The U.S. legal system can’t wait around until they get insurrection right if we want to keep our democracy.
bjacques
@Scout211: Now I have a jingle to remember Trump’s booking number, and now so do you.
“Donny, I got your number…
I’m gonna hear you whine…
Donny, I got your number:
11135809,
1135809…”
You’re welcome
sab
@Jim, Foolish Literalist: I think Pelosi believes that grounds for impeachment should have a very, very high bar. I agree with her. Another norm that differentiates us from them.
MattF
What would be done if a 25 year old ran for President? How about ‘Well, just don’t vote for them’. IMO, this lawsuit is really a way to rally (actual) conservatives to vote for anyone-but-Trump and I’m OK with it on that basis. IRL, there are many uninteresting technical legal reasons why it would get tossed. It’s possible that some marginal conservative voter would agree that this is one more reason to not vote for Trump.
Omnes Omnibus
@MattF: A 25 y/o would be facially disqualified. This is a little more complicated.
wjca
@Omnes Omnibus:
The interesting question (IANAL, obviously) is, suppose Trump gets the nomination. Then gets convicted of one of the 2020 election charges somewhere between just before Election Day (i.e. too late to change the ballots) and mid-December when the Electors vote. Could that get him disqualified under the 14th Amendment, and the Vice Presidential candidate (Vice President elect?) declared President? Or would a formal impeachment process be required?
brantl
@The Kropenhagen Interpretation: We have a winner!
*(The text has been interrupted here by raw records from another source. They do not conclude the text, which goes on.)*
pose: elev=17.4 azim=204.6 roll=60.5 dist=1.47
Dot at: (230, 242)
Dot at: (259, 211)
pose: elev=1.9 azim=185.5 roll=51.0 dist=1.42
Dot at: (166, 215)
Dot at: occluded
His idea that the indictment is the same as conviction is a farce. If this guy really is a lawyer, he’s not a very good one. The indictment has no more legal certainty than a newspaper calling Trump a skunk.
brantl
brantl
The Confederates that ran for office would have to be convicted, to be stopped. The fact that the amendment existed, stopped them from even running. I looked it up, it seems most of them were “paroled”, I wonder if that means that they were found guilty, or not? Any legal scholars want to chime in?
Nora
@ancien regime: Standing? How very quaint. This Supreme Court has decided that everyone has standing to challenge anything they don’t like. Look at the Colorado website case. If that plaintiff had standing, there is no such thing as standing. Certainly nothing that could bar this citizen from bringing this declaratory action.
billcinsd
@Anonymous At Work: Section 3 is not self-executing except to people who formally declared war on the US, aka traitors of the Confederacy.
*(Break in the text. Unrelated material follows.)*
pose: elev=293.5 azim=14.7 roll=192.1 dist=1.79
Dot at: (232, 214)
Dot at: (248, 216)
and yet Section 3 says nothing about this or the US Civil War at all, nor the Confederacy.
UncleEbeneezer
@Omnes Omnibus: Oh you absolutely KNOW it will!: “Why isn’t Feckless Garland doing this?!!”
billcinsd
@RepubAnon: If they thought it might work, why would Republicans need Democratic example to do this? They never have before.
🐾BillinGlendaleCA
@wjca: That is an interesting grey area, technically the party controls who is on the ticket until the electors vote. It doesn’t seem that the VP candidate would automatically move up.
UncleEbeneezer
Surprised there hasn’t been a thread about this already (unless I just missed it):
3 people dead after gunman targeted Black people in Jacksonville, Florida, officials say
Rev. Barber connects the very obvious dots:
billcinsd
@brantl: The 14th Amendment says nothing about indictment of conviction.
cmorenc
Prediction:
SCOTUS will duck it as a “political question”. Or else, one not ripe for decision until the ongoing trial-level criminal cases against Trump proceed to the appellate level.
wjca
@UncleEbeneezer:
Not that hard to connect them, seeing as the guy apparently left multiple (3?) manifestos. No interpolation or implications required.
gene108
@sab:
There several lawsuits regarding hotels and other groups claiming they suffered harm because Trump violated the Emoluments clause, but none of them got very far.
Kirk
@billcinsd: So the standard will be “some people say?”
No. Prove it in court. That particular wall needs to stand to protect the innocent along with the guilty.